The researchers noted when changes occurred and accrued over time, she said. If tests can be developed to determine whether a person is at risk for the disease it may aid diagnosis, help improve treatment and speed drug development, the Alzheimer’s Association’s Thies said.

“Getting to the point where we can do a biomarker endpoint for phase 3 clinical trials, that’s going to take a while,” Thies said. “But we’re on the road to that.”

The first sign of impending Alzheimer’s in the DIAN patients, found 25 years before the expected beginnings of symptoms, was a drop in beta amyloid in the cerebrospinal fluid. That indicates the protein isn’t getting cleared out of the brain, Ryan said. While healthy brains break down and eliminate beta amyloid, the protein fragments accumulate and start to clump in the brains of people with Alzheimer’s.

The next changes, observed 15 years before the expected symptomatic illness, showed abnormal deposits of beta amyloid and increased levels of tau, another characteristic Alzheimer’s protein, as well as brain atrophy.

Five years after that, patients start to experience memory problems. About three years after they were expected to have symptom onset, patients meet the diagnostic criteria for dementia, according to the study.

Bateman’s group is planning an extension of the study that looks at three yet-to-be-determined experimental drugs, to see if treating patients earlier will help stave off the effects of the mind-robbing illnesses.

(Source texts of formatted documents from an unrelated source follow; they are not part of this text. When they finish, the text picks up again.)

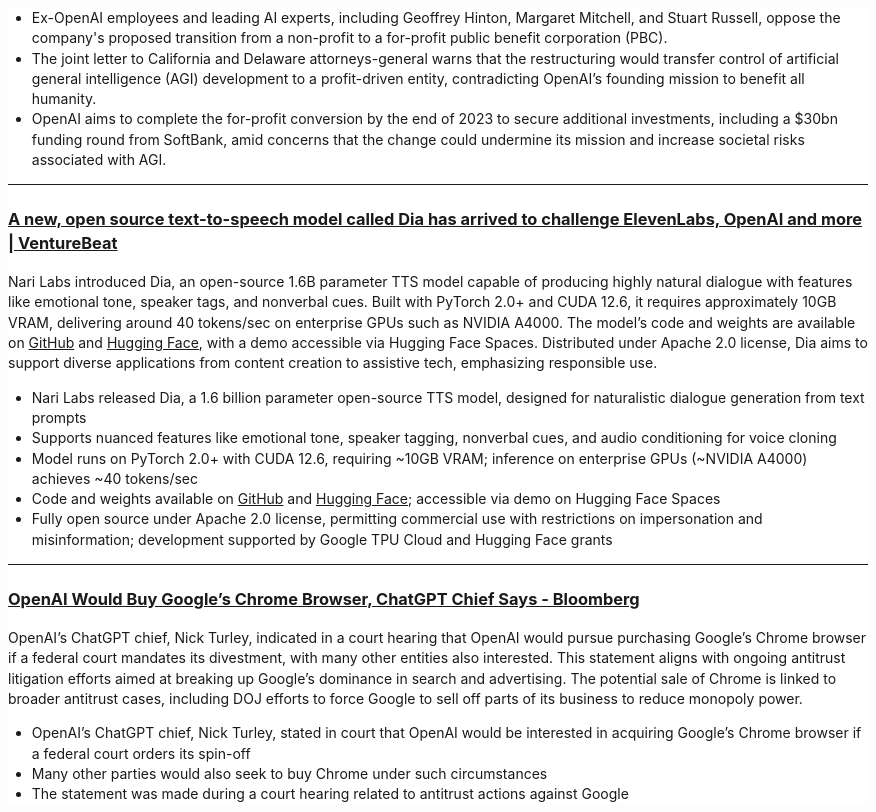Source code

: * Ex-OpenAI employees and leading AI experts, including Geoffrey Hinton, Margaret Mitchell, and Stuart Russell, oppose the company's proposed transition from a non-profit to a for-profit public benefit corporation (PBC).
* The joint letter to California and Delaware attorneys-general warns that the restructuring would transfer control of artificial general intelligence (AGI) development to a profit-driven entity, contradicting OpenAI’s founding mission to benefit all humanity.
* OpenAI aims to complete the for-profit conversion by the end of 2023 to secure additional investments, including a $30bn funding round from SoftBank, amid concerns that the change could undermine its mission and increase societal risks associated with AGI.


---

### [A new, open source text-to-speech model called Dia has arrived to challenge ElevenLabs, OpenAI and more | VentureBeat](https://venturebeat.com/ai/a-new-open-source-text-to-speech-model-called-dia-has-arrived-to-challenge-elevenlabs-openai-and-more/)
Nari Labs introduced Dia, an open-source 1.6B parameter TTS model capable of producing highly natural dialogue with features like emotional tone, speaker tags, and nonverbal cues. Built with PyTorch 2.0+ and CUDA 12.6, it requires approximately 10GB VRAM, delivering around 40 tokens/sec on enterprise GPUs such as NVIDIA A4000. The model’s code and weights are available on [GitHub](https://github.com/nari-labs/dia) and [Hugging Face](https://huggingface.co/nari-labs/Dia-1.6B), with a demo accessible via Hugging Face Spaces. Distributed under Apache 2.0 license, Dia aims to support diverse applications from content creation to assistive tech, emphasizing responsible use.

* Nari Labs released Dia, a 1.6 billion parameter open-source TTS model, designed for naturalistic dialogue generation from text prompts
* Supports nuanced features like emotional tone, speaker tagging, nonverbal cues, and audio conditioning for voice cloning
* Model runs on PyTorch 2.0+ with CUDA 12.6, requiring ~10GB VRAM; inference on enterprise GPUs (~NVIDIA A4000) achieves ~40 tokens/sec
* Code and weights available on [GitHub](https://github.com/nari-labs/dia) and [Hugging Face](https://huggingface.co/nari-labs/Dia-1.6B); accessible via demo on Hugging Face Spaces
* Fully open source under Apache 2.0 license, permitting commercial use with restrictions on impersonation and misinformation; development supported by Google TPU Cloud and Hugging Face grants


---

### [OpenAI Would Buy Google’s Chrome Browser, ChatGPT Chief Says - Bloomberg](https://www.bloomberg.com/news/articles/2025-04-22/openai-would-buy-google-s-chrome-browser-chatgpt-chief-says)
OpenAI’s ChatGPT chief, Nick Turley, indicated in a court hearing that OpenAI would pursue purchasing Google’s Chrome browser if a federal court mandates its divestment, with many other entities also interested. This statement aligns with ongoing antitrust litigation efforts aimed at breaking up Google’s dominance in search and advertising. The potential sale of Chrome is linked to broader antitrust cases, including DOJ efforts to force Google to sell off parts of its business to reduce monopoly power.

* OpenAI’s ChatGPT chief, Nick Turley, stated in court that OpenAI would be interested in acquiring Google’s Chrome browser if a federal court orders its spin-off
* Many other parties would also seek to buy Chrome under such circumstances
* The statement was made during a court hearing related to antitrust actions against Google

Because the DIAN group uses an early-onset form of the illness, meaning before age 60, Bateman and other scientists urged caution in stretching the finding to the more-common late onset type of Alzheimer’s.

“We don’t know if this is exactly what we’d see in late- onset Alzheimer’s disease,” in the course of the disease in people without the mutation, Ryan said. “But we have data that suggests similar patterns.”

Drug trials are being planned to evaluate whether earlier intervention will help people who are at added risk for Alzheimer’s due to family history or because they carry certain biomarkers for the disease without showing impairment.